## Extract
=====
6) Step 6 — Build an AI-Assisted Investment Thesis

Ask the LLM to synthesize quantitative and qualitative signals into a concise thesis.

Prompt template — write investment thesis:

Using the metrics and management quotes below, write a 6-point investment thesis for [Company]. Include: bull case, base case assumptions, bear case, 12-month target price (with assumptions), and 3 red flags to monitor. Use concise bullet points.

Require the model to list assumptions (growth rates, margin expansion, multiples) so you can test them numerically.


7) Step 7 — Scenario Analysis & Stress Testing

Translate narrative assumptions into scenarios:

  • Base: revenue CAGR = X%, margin expands to Y% in 3 years.
  • Bull: higher adoption + margin upside.
  • Bear: demand slump, margin compression.

Run sensitivity tables: vary revenue and margin and compute implied valuation ranges. For more rigor, use Monte Carlo sampling (simulate distribution of outcomes) if you have the capacity.


8) Step 8 — Backtest & Validate

Before trusting outputs:

  • Backtest your signals (e.g., EPS surprise vs subsequent 30-day returns).
  • Run out-of-sample tests (train on data through year T, test on T+1).
  • Compare AI-extracted numbers with a trusted source (FactSet, Bloomberg, company filings) to validate accuracy.
=====
## Extracted entries
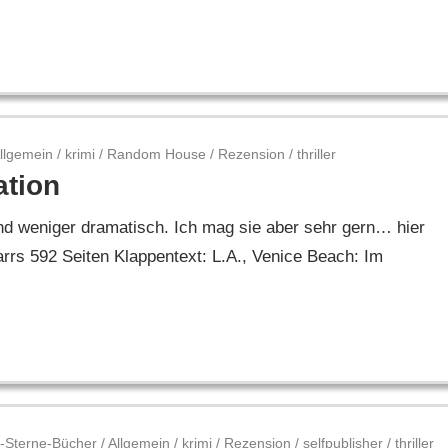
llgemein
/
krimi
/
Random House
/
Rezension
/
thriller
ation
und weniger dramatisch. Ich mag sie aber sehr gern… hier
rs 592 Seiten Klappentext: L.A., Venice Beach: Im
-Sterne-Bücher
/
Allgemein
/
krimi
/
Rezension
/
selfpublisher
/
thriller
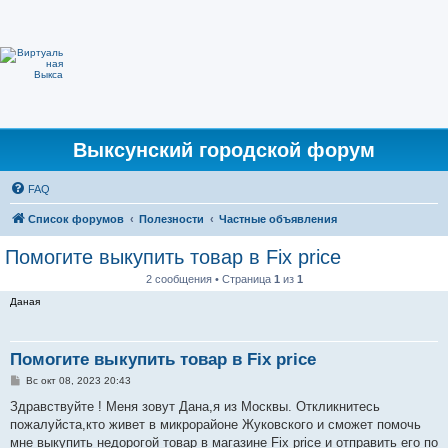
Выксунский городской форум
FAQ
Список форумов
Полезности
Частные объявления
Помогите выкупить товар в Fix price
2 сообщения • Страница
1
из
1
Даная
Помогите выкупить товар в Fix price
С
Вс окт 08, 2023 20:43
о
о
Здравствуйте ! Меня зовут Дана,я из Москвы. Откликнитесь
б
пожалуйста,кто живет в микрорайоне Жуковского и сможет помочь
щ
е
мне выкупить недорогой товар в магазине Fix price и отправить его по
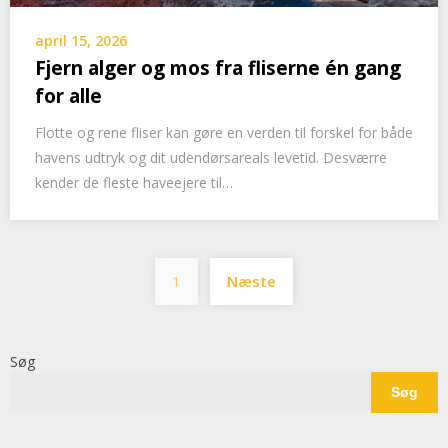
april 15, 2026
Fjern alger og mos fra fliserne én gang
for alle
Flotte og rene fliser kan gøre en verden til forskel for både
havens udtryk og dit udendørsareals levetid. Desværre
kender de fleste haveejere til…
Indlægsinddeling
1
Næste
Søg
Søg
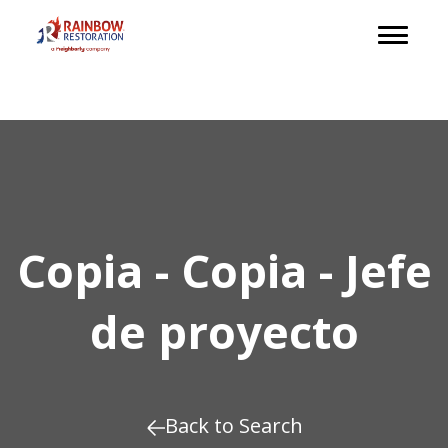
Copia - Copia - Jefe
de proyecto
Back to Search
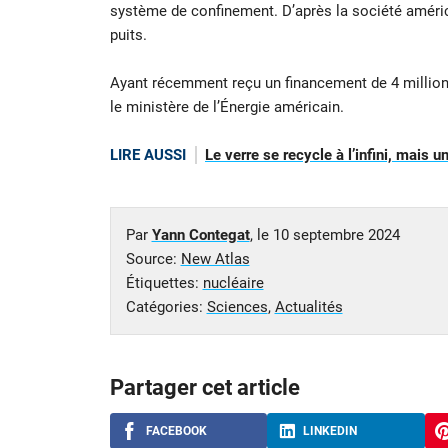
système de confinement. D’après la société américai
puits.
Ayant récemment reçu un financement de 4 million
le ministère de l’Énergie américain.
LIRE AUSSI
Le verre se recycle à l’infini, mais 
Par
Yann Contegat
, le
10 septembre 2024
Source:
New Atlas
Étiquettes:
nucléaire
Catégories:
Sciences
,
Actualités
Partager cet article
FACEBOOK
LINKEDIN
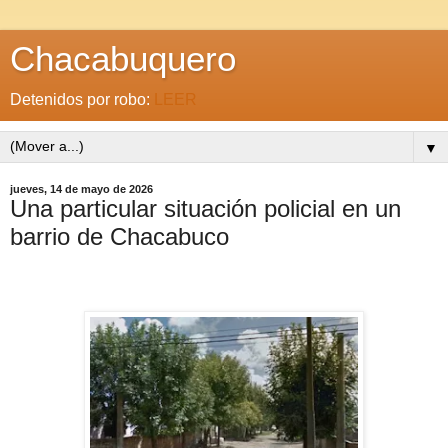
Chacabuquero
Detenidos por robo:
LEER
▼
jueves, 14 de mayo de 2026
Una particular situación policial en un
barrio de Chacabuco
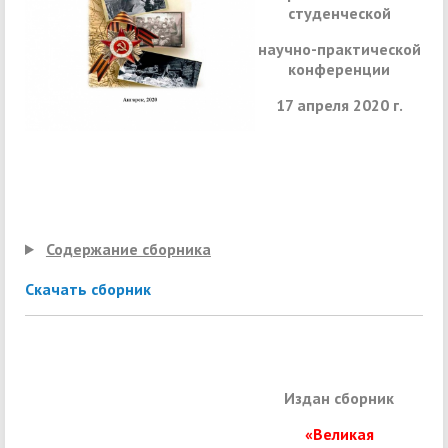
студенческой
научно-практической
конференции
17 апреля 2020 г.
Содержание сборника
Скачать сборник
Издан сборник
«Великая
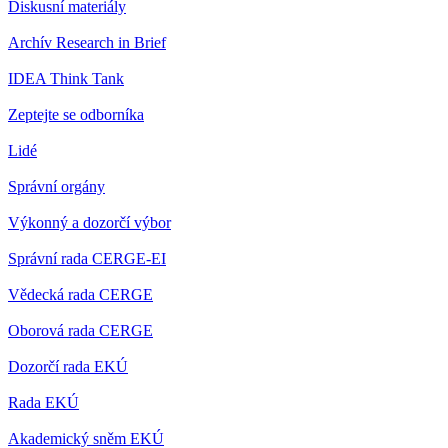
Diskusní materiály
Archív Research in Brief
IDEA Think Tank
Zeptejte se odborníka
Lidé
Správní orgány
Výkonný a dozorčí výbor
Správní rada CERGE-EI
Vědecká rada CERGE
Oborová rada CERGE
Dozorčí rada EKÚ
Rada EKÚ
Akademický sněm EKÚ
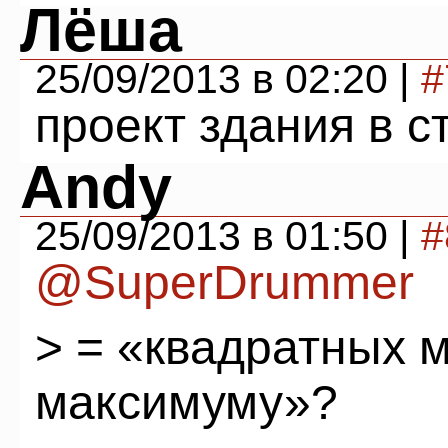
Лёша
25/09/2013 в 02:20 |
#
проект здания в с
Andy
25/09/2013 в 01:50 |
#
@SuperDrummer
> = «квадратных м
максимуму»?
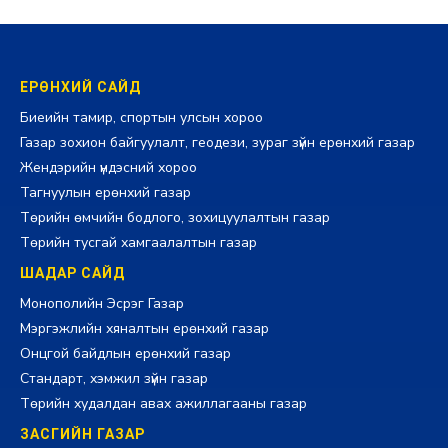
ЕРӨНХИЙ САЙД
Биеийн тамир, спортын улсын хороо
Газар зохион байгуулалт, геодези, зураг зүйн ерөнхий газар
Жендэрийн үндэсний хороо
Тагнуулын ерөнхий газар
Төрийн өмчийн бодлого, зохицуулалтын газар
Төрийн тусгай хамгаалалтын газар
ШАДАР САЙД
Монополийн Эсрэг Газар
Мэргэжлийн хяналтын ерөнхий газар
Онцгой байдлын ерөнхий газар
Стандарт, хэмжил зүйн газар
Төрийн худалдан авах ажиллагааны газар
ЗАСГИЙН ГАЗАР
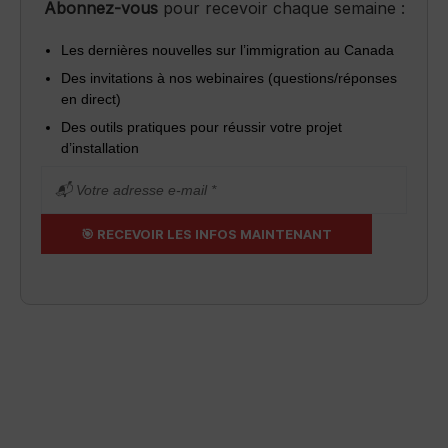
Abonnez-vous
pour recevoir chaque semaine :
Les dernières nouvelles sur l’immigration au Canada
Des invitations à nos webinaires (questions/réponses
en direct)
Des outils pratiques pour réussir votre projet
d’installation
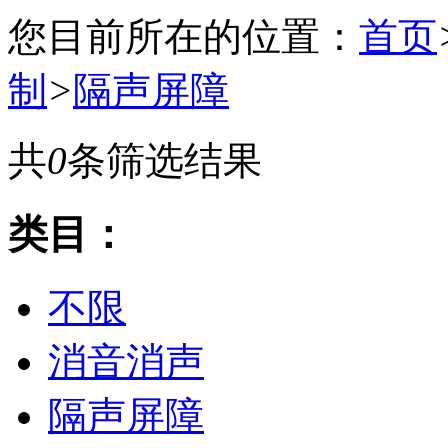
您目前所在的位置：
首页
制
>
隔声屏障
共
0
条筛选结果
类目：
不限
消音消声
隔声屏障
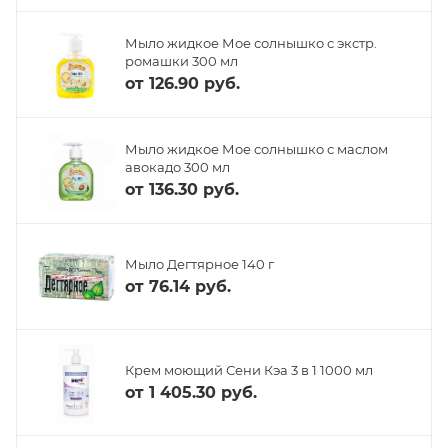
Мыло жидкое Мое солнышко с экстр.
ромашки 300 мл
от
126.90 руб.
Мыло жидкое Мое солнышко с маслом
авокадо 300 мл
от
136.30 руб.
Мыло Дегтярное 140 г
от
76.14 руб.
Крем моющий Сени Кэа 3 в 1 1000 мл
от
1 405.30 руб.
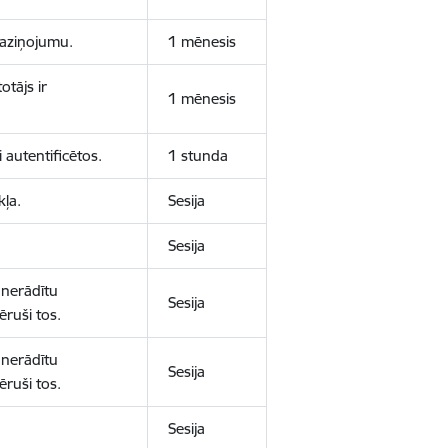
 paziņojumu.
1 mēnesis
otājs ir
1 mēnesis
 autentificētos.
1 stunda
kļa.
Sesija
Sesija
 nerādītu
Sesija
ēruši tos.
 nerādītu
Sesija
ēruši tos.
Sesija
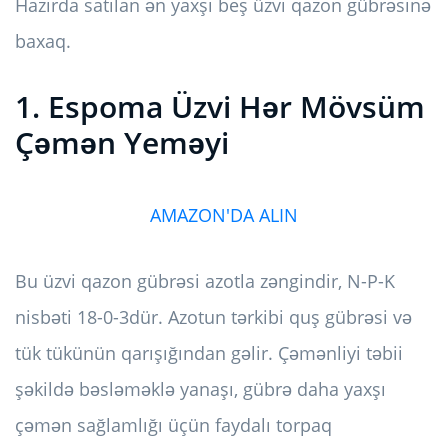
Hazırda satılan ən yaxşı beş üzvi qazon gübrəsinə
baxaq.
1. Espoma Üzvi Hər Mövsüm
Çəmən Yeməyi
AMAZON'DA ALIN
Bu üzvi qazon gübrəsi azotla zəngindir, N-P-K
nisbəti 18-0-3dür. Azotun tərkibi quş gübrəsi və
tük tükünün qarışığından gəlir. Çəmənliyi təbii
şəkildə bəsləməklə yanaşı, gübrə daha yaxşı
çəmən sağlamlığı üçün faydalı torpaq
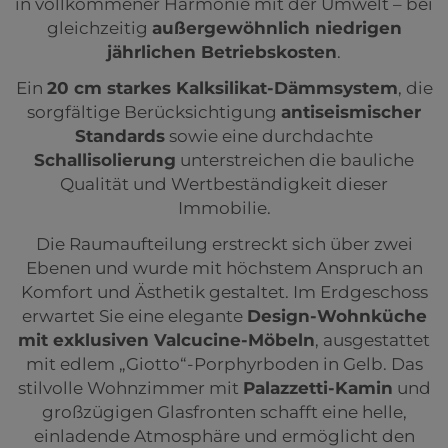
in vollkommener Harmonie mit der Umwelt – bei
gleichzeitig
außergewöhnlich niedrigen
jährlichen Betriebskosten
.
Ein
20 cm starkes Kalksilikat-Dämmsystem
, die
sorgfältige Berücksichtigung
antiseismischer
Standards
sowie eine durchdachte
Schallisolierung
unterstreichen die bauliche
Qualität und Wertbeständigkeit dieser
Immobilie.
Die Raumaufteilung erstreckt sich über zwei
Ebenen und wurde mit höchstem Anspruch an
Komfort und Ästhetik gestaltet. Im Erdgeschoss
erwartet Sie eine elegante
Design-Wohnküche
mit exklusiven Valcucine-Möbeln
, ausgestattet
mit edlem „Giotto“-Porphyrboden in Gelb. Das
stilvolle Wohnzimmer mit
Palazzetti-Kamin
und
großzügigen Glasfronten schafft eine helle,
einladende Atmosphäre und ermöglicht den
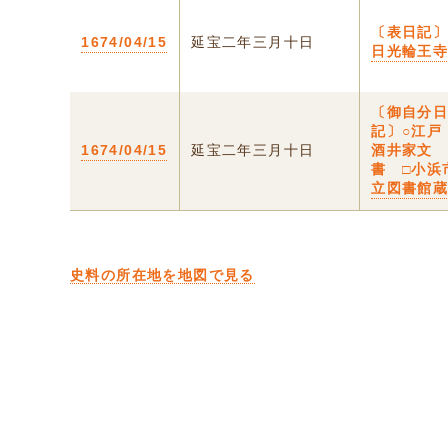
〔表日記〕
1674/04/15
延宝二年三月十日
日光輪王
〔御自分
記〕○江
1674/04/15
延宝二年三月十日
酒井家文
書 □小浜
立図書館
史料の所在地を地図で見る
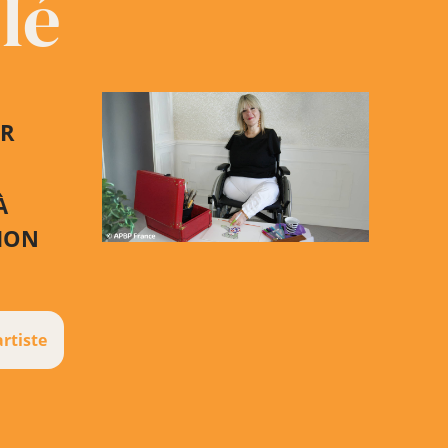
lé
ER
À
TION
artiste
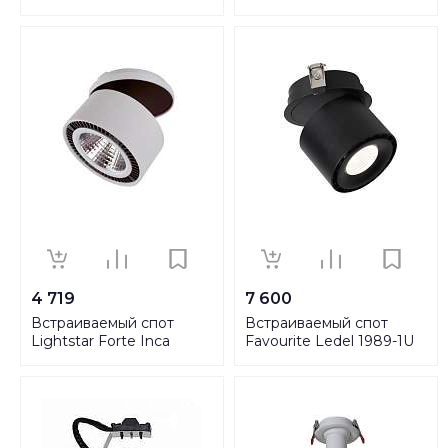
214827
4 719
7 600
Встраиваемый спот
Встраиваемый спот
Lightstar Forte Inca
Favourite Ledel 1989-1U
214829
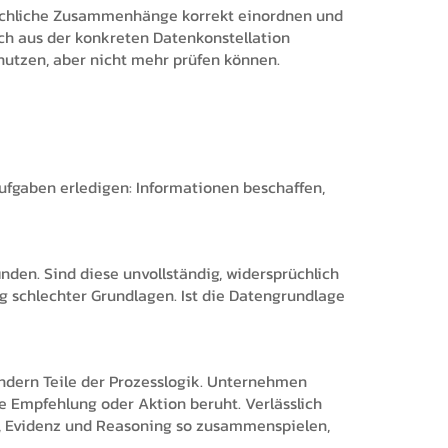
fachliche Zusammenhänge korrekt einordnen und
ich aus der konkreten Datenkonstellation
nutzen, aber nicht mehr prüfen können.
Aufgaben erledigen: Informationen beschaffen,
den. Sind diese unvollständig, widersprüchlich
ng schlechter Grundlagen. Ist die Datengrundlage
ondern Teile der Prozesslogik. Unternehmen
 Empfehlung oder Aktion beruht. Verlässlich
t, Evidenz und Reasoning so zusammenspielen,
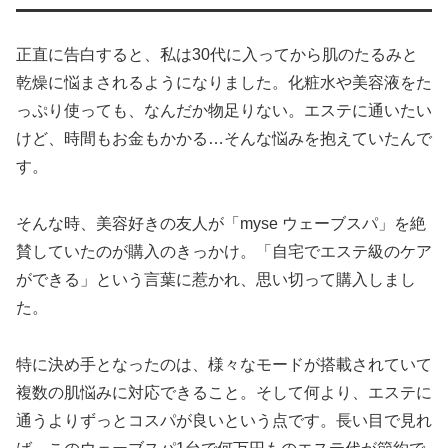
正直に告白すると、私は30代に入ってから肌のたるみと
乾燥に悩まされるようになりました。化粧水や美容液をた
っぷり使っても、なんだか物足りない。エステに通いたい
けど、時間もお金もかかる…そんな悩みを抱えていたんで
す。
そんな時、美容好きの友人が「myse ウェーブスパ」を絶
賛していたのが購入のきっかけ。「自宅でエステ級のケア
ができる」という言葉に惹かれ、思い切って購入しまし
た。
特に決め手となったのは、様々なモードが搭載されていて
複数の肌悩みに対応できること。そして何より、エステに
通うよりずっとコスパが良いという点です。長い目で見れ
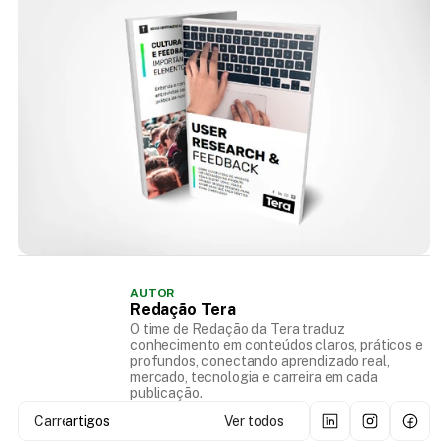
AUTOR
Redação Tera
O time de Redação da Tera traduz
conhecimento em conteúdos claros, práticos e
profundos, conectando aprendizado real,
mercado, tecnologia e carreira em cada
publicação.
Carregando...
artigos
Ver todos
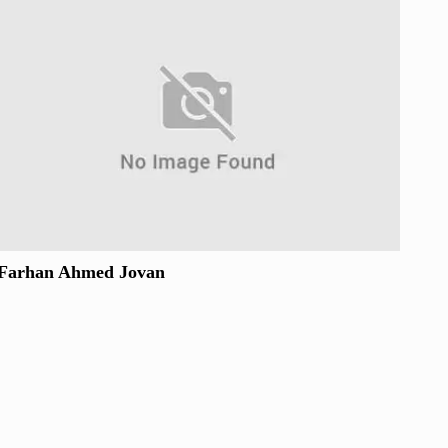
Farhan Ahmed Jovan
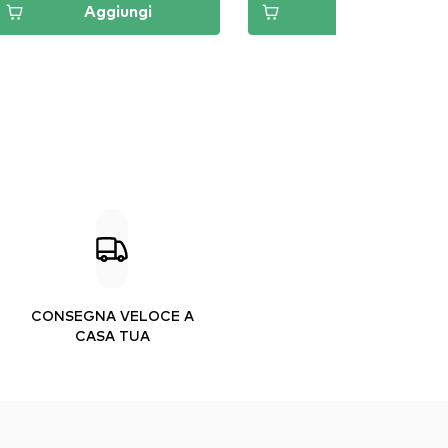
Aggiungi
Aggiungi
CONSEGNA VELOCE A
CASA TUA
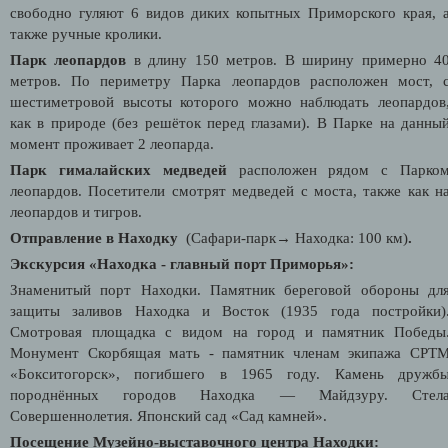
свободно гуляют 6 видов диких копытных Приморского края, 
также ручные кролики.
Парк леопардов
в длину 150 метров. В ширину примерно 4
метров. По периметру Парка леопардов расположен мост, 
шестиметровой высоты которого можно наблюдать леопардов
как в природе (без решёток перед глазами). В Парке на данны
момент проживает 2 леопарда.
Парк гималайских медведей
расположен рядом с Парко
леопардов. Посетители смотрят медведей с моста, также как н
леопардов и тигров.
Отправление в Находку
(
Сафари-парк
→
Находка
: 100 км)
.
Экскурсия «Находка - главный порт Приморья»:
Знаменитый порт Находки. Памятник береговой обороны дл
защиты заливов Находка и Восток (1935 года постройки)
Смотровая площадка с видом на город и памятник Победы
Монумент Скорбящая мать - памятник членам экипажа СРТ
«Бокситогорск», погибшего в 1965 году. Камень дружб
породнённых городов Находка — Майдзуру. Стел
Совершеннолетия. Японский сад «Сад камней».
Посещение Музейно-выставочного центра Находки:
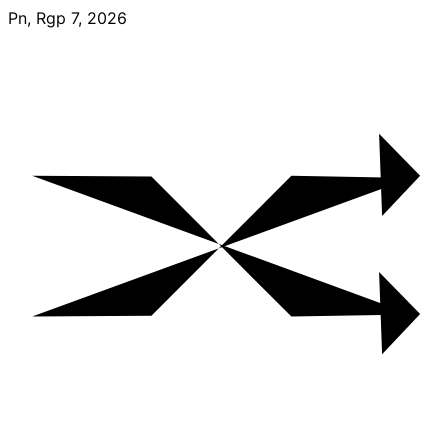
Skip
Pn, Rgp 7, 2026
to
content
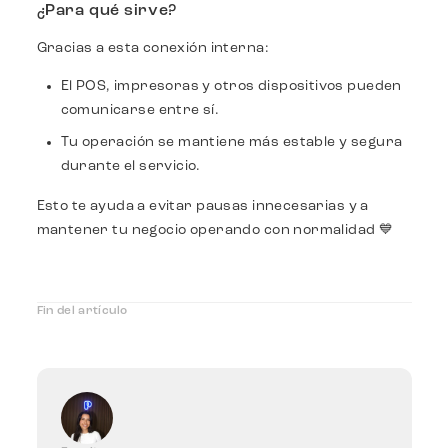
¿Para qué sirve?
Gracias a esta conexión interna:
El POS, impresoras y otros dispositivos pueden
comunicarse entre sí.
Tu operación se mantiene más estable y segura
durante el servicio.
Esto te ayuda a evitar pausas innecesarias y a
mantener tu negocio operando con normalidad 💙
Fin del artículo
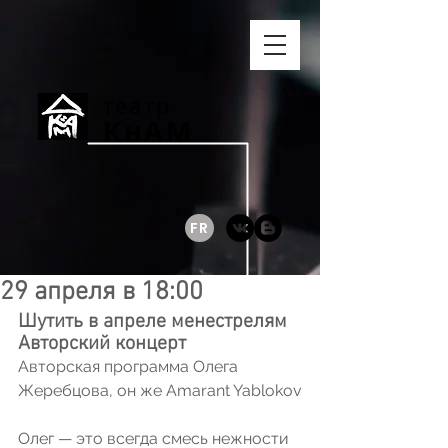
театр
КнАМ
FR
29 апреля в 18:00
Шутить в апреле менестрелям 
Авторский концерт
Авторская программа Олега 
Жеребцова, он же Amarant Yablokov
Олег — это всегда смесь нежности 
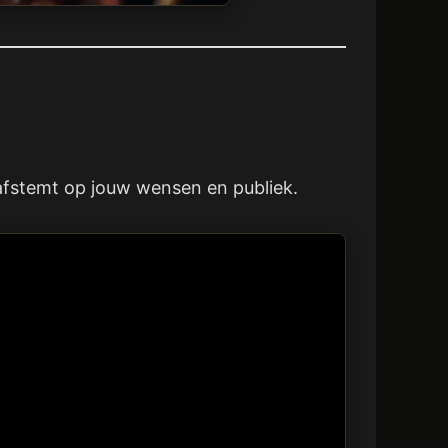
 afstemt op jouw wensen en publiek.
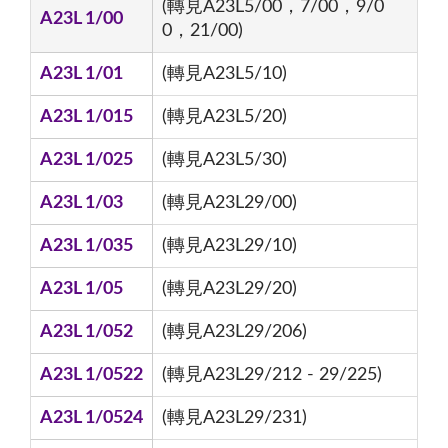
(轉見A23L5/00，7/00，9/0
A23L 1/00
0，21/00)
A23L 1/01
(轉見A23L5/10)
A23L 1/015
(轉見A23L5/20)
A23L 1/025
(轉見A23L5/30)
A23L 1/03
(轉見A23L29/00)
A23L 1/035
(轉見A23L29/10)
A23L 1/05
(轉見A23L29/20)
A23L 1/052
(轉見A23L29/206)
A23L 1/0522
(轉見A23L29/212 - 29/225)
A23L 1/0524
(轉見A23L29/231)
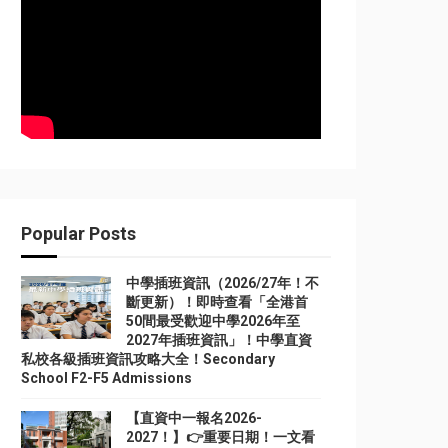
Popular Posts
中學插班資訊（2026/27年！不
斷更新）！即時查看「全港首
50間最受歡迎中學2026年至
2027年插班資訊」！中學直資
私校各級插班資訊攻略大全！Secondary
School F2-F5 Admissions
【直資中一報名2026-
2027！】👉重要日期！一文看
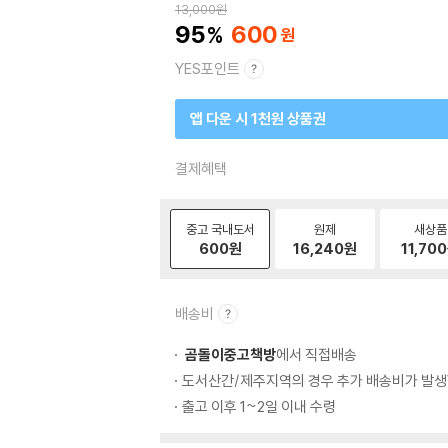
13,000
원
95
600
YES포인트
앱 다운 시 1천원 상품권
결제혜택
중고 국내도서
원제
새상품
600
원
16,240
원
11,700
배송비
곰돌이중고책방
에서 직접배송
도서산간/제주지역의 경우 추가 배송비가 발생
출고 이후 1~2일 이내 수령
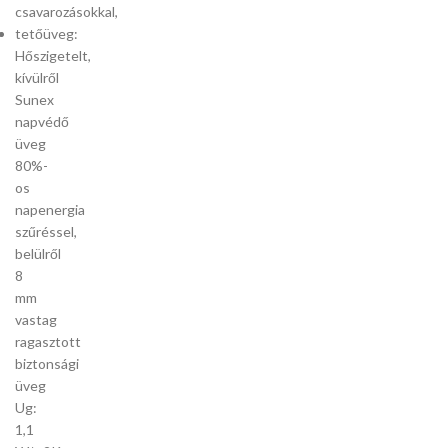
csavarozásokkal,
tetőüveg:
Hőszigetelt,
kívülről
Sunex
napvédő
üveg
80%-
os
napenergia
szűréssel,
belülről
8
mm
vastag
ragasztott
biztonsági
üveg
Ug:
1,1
=====
## Tasks to complete
1. Reproduce the stretch of the investing guide from "7) Step 7 —" through "in 3 years.".
2. In the investing guide, what method does Step 7 suggest using for more rigor if you have the capacity?
Answer from the investing guide alone.

## Written answers
1.
7) Step 7 — Scenario Analysis & Stress Testing

Translate narrative assumptions into scenarios:

  • Base: revenue CAGR = X%, margin expands to Y% in 3 years.

2. Monte Carlo sampling, which simulates a distribution of outcomes.